Small molecule drugs are beneficial to patients with IBD, however more data is needed around them, it was claimed recently.
Consultant Gastroenterologist at the University Hospital Leuven in Belgium, Prof Séverine Vermeire, virtually attended the Irish Society of Gastroenterologists and the Ulster Society of Gastroenterologists’ summer meeting. After two decades of using biological drugs (biologics) to treat inflammatory bowel disease (IBD), small molecule drugs are now entering the therapeutic landscape, according to the Professor.
“For me, they are very welcomed additional treatment options that I think are really great assets for our patients with IBD,” she said.
When comparing small molecule drugs with biologics, Prof Vermeire said: “I think it’s fair to say that all of these agents are in the same efficacy range, [as] our biologics. Are they worse? Certainly not. Are they better? I also think we cannot say at the moment.”

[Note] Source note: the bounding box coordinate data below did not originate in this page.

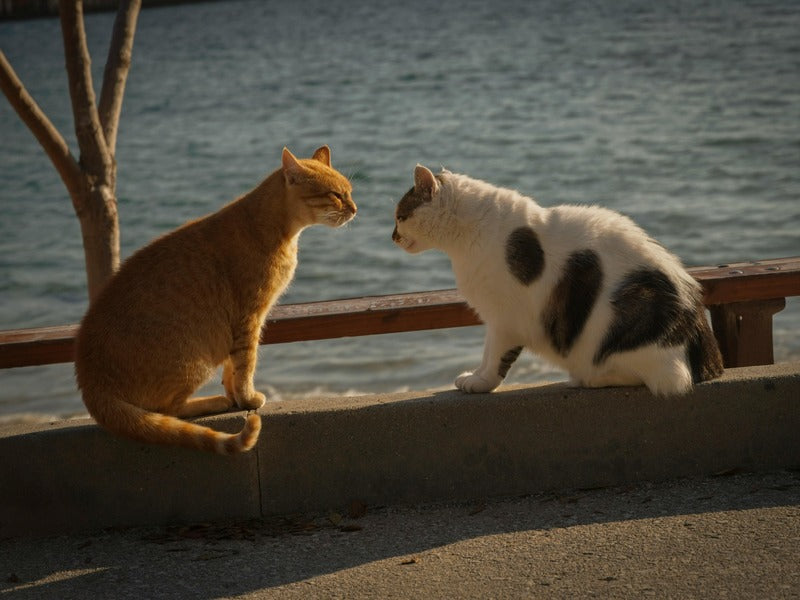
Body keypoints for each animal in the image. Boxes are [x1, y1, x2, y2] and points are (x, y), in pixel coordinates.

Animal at [76, 146, 356, 454]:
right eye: (336, 194)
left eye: (350, 192)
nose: (355, 209)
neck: (274, 227)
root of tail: (90, 382)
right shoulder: (249, 317)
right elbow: (246, 364)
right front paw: (246, 399)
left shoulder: (239, 325)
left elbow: (233, 369)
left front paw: (237, 396)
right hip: (194, 361)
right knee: (168, 410)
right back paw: (211, 402)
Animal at [394, 166, 724, 396]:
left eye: (399, 216)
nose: (392, 236)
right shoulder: (494, 317)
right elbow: (487, 353)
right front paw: (474, 375)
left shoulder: (504, 319)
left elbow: (495, 357)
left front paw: (480, 382)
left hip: (629, 317)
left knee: (661, 378)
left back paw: (591, 378)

According to Prof Vermeire, there is a lack of data comparing small molecules and biologics.
“We do not have head-to-head trials comparing our small molecules with biologics,” she said. “We also lack meta-analyses. We have no or very few real-world data.
“I think all of these will be needed in the coming years to help us [in] positioning these agents.”
However, the Professor highlighted some progress being made towards gaining more information, such as a 2022 study in the Clinical Gastroenterology and Hepatology journal, which found tofacitinib, a small molecule drug, was more effective than vedolizumab, a biologic.
“I think it’s a whole combination of real-world data, personal experience, getting comfortable with the medication, and then balancing the benefits and the risks,” Prof Vermeire said. “And you really need to consider the individual patient profile.”
To conclude her presentation, the Professor gave her personal opinion on what could be considered the “perfect” ulcerative colitis patient to receive small molecule drugs: Compliant; male or female, but should have no imminent wish for pregnancy; and they should also be fit, preferably under 60 years old. They can be biologic-naive but can also have taken anti-tumour necrosis factor (anti-TNF) drugs prior.
“I think we should prescribe them [small molecules] as a monotherapy,” the Professor concluded.